Pipeline, architecture, and software
- Django 2.2.4 (Python framework)
- PostgreSQL 10 (relational database)
- Elasticsearch 6.6 (index)
- Nginx, Gunicorn (web server)
- Celery (task queueing)
- Ubuntu 18.04 (operating system)
- Interfaces to our two linked data stores, a relational database (db) and a high-speed index (idx), include a graphic web application (GUI) and APIs.
- Contributed data in Linked Places or LP-TSV format is uploaded by registered users to the database (-> db) using GUI screens.
- Once uploaded, datasets are managed in a set of GUI screens, where they can be browsed and reconciled against Getty TGN and Wikidata Reconciliation entails initiating a task and reviewing prospective matches returned.

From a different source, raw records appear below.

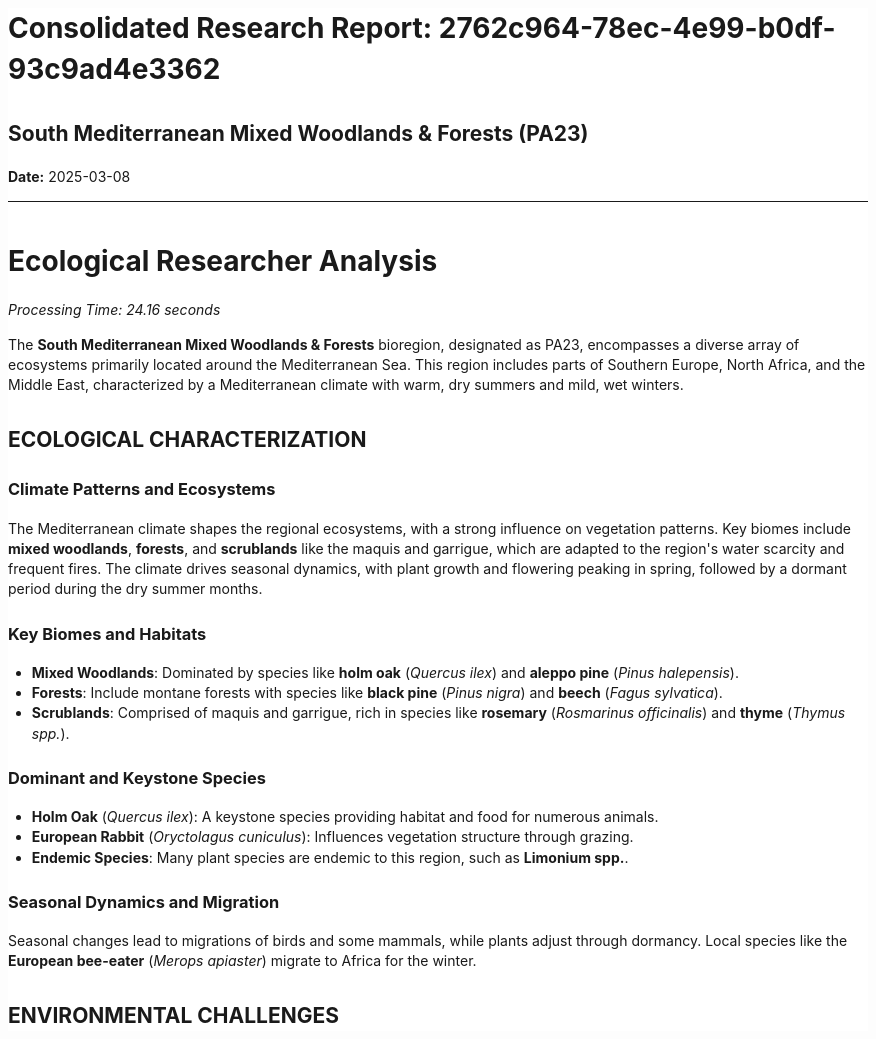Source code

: # Consolidated Research Report: 2762c964-78ec-4e99-b0df-93c9ad4e3362

## South Mediterranean Mixed Woodlands & Forests (PA23)

**Date:** 2025-03-08

---

# Ecological Researcher Analysis

*Processing Time: 24.16 seconds*

The **South Mediterranean Mixed Woodlands & Forests** bioregion, designated as PA23, encompasses a diverse array of ecosystems primarily located around the Mediterranean Sea. This region includes parts of Southern Europe, North Africa, and the Middle East, characterized by a Mediterranean climate with warm, dry summers and mild, wet winters.

## ECOLOGICAL CHARACTERIZATION

### Climate Patterns and Ecosystems
The Mediterranean climate shapes the regional ecosystems, with a strong influence on vegetation patterns. Key biomes include **mixed woodlands**, **forests**, and **scrublands** like the maquis and garrigue, which are adapted to the region's water scarcity and frequent fires. The climate drives seasonal dynamics, with plant growth and flowering peaking in spring, followed by a dormant period during the dry summer months.

### Key Biomes and Habitats
- **Mixed Woodlands**: Dominated by species like **holm oak** (*Quercus ilex*) and **aleppo pine** (*Pinus halepensis*).
- **Forests**: Include montane forests with species like **black pine** (*Pinus nigra*) and **beech** (*Fagus sylvatica*).
- **Scrublands**: Comprised of maquis and garrigue, rich in species like **rosemary** (*Rosmarinus officinalis*) and **thyme** (*Thymus spp.*).

### Dominant and Keystone Species
- **Holm Oak** (*Quercus ilex*): A keystone species providing habitat and food for numerous animals.
- **European Rabbit** (*Oryctolagus cuniculus*): Influences vegetation structure through grazing.
- **Endemic Species**: Many plant species are endemic to this region, such as **Limonium spp.**.

### Seasonal Dynamics and Migration
Seasonal changes lead to migrations of birds and some mammals, while plants adjust through dormancy. Local species like the **European bee-eater** (*Merops apiaster*) migrate to Africa for the winter.

## ENVIRONMENTAL CHALLENGES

- Confirming matches to TGN and/or Wikidata augments the contributed dataset by adding new place_link and, if desired, place_geom records. NOTE: The original contribution can always be retrieved in its original state; i.e. omitting records generated by the reconciliation review step.
- Once an uploaded dataset is reconciled and as many place_link records are generated for it as possible, it can be accessioned to the WHG index (idx <- db ). At this time that step will be performed by WHG staff, however...
- Accessioning to the WHG index is another reconciliation process, so there are two steps: initiating the task and reviewing results – in this case only some. Incoming records that share a link to an external gazetteer (e.g. tgn, geonames, wikidata, etc.) with a record already in our index are added automatically, and associated with that match and any other similarly linked "siblings".
- Incoming records that don't share one or more links to existing index items are candidates to become new "parent" ("seed") records in the index. But they must be reviewed by the dataset owner first, as was done in an earlier step.
- That's it!